Malgré son thème et la manière dont le marketing s’est emparé du phénomène, l’écriture de Isaac Marion n’est pas du tout comparable à celle d’un Twilight. Warm Bodies fait pourtant partie de ces œuvres repérées sur Internet et qui risquent de se transformer en machine à fric d’une intolérable nullité (coucou 50 Shades of Grey). Mais il n’en est rien. Isaac Marion a su faire de sa nouvelle en ligne I Am A Zombie Filled With Love un roman riche, au style agréable et porteur d’un véritable message sociétal. Truffée d’hommages à Shakespeare, l’histoire est porteuse de références à Roméo et Juliette, jusqu’aux patronymes de ses personnages (R., Julie, Perry, M.) mais ceci sans trop en faire ni agacer.

Données à traiter

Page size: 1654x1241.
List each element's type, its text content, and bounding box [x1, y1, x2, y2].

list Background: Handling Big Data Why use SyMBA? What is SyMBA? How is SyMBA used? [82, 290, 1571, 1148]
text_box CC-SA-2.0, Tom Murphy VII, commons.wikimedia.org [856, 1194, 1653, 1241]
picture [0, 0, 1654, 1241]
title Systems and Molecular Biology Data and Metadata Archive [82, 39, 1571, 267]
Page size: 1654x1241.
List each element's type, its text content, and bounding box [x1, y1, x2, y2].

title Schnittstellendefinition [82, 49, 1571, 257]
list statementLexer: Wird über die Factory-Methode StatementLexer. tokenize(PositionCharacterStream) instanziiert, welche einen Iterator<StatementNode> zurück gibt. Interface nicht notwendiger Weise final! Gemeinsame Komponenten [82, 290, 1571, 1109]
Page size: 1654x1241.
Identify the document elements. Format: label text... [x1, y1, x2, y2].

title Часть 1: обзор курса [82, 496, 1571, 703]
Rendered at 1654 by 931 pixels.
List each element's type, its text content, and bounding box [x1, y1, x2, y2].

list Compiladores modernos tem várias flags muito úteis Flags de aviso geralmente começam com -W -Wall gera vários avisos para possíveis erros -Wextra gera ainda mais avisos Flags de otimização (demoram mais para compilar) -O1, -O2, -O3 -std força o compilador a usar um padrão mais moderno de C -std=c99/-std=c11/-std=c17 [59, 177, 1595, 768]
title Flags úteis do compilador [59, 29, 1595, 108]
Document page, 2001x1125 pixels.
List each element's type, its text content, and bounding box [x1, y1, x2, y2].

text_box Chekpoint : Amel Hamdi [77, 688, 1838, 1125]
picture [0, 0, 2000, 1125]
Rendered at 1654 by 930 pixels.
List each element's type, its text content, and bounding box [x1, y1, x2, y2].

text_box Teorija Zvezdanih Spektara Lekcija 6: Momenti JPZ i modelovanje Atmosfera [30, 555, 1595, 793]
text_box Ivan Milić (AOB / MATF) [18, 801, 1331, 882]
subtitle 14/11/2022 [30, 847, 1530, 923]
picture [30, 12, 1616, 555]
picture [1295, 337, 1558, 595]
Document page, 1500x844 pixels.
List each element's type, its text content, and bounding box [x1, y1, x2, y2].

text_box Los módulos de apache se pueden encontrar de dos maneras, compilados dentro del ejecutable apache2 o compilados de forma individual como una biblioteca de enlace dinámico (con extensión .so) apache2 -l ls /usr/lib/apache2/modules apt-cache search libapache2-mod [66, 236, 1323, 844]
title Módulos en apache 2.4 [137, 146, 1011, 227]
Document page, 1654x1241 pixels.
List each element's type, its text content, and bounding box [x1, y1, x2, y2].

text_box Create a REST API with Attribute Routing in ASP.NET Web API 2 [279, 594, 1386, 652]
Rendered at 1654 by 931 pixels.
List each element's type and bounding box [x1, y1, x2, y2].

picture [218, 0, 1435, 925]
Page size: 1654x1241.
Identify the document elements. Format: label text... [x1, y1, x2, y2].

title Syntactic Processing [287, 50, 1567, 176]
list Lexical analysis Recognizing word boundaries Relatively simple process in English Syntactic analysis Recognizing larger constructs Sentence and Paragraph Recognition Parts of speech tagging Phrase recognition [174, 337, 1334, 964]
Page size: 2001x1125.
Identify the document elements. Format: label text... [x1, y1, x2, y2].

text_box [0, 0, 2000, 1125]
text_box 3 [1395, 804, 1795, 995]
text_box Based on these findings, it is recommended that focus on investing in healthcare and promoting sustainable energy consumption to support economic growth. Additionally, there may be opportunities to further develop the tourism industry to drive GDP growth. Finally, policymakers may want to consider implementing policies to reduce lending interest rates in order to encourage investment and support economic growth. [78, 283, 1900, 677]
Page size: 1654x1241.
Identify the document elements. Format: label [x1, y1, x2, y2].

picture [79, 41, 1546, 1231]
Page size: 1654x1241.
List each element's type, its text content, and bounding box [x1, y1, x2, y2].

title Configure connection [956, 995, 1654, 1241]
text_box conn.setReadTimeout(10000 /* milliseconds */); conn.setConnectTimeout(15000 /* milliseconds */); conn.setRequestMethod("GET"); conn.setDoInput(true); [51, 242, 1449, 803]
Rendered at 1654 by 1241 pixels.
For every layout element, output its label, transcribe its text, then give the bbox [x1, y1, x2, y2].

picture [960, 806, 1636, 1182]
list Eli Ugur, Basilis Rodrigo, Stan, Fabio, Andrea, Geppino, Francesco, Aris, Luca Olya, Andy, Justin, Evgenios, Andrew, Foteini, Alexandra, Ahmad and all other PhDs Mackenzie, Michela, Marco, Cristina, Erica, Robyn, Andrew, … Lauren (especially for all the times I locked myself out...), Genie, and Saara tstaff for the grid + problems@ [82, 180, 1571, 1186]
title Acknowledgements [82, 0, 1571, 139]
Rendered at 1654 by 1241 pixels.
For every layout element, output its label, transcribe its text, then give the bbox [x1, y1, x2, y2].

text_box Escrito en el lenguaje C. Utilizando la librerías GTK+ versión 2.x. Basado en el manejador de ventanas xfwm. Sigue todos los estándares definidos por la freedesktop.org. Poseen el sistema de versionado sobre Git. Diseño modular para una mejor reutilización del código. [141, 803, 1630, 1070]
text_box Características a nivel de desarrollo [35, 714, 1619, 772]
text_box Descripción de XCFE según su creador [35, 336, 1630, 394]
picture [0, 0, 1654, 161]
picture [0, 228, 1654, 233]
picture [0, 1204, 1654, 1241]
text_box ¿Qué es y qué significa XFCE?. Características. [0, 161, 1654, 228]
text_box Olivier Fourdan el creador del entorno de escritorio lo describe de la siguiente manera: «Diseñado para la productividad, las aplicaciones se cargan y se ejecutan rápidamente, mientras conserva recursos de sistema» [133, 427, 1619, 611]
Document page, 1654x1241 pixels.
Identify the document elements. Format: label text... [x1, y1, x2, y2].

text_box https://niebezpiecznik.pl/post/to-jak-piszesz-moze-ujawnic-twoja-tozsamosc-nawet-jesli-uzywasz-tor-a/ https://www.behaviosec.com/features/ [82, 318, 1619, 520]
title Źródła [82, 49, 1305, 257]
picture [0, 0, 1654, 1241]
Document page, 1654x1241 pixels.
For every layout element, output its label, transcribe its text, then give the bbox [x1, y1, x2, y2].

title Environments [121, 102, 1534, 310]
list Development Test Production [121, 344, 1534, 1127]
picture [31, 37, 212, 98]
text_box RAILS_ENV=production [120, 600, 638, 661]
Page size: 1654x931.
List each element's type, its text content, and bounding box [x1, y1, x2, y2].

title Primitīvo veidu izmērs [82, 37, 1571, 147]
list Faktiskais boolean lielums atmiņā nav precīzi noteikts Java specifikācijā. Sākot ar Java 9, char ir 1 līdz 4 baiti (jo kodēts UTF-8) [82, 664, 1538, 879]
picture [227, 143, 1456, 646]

Consigne 1
Selon l'extrait sur Warm Bodies, de quelle nouvelle en ligne Isaac Marion a-t-il tiré son roman ?
Consigne 2
Mettez à jour les enregistrements depuis leur début jusqu'à la ligne contenant « picture [0, 0, 2000, 1125] » incluse, en y remplaçant « bounding box » par « enclosing box », puis redonnez uniquement ces lignes.
Le texte et les enregistrements n'ont aucun rapport entre eux.

Solution proposée 1
I Am A Zombie Filled With Love.

Solution proposée 2
Page size: 1654x1241.
List each element's type, its text content, and enclosing box [x1, y1, x2, y2].

list Background: Handling Big Data Why use SyMBA? What is SyMBA? How is SyMBA used? [82, 290, 1571, 1148]
text_box CC-SA-2.0, Tom Murphy VII, commons.wikimedia.org [856, 1194, 1653, 1241]
picture [0, 0, 1654, 1241]
title Systems and Molecular Biology Data and Metadata Archive [82, 39, 1571, 267]
Page size: 1654x1241.
List each element's type, its text content, and enclosing box [x1, y1, x2, y2].

title Schnittstellendefinition [82, 49, 1571, 257]
list statementLexer: Wird über die Factory-Methode StatementLexer. tokenize(PositionCharacterStream) instanziiert, welche einen Iterator<StatementNode> zurück gibt. Interface nicht notwendiger Weise final! Gemeinsame Komponenten [82, 290, 1571, 1109]
Page size: 1654x1241.
Identify the document elements. Format: label text... [x1, y1, x2, y2].

title Часть 1: обзор курса [82, 496, 1571, 703]
Rendered at 1654 by 931 pixels.
List each element's type, its text content, and enclosing box [x1, y1, x2, y2].

list Compiladores modernos tem várias flags muito úteis Flags de aviso geralmente começam com -W -Wall gera vários avisos para possíveis erros -Wextra gera ainda mais avisos Flags de otimização (demoram mais para compilar) -O1, -O2, -O3 -std força o compilador a usar um padrão mais moderno de C -std=c99/-std=c11/-std=c17 [59, 177, 1595, 768]
title Flags úteis do compilador [59, 29, 1595, 108]
Document page, 2001x1125 pixels.
List each element's type, its text content, and enclosing box [x1, y1, x2, y2].

text_box Chekpoint : Amel Hamdi [77, 688, 1838, 1125]
picture [0, 0, 2000, 1125]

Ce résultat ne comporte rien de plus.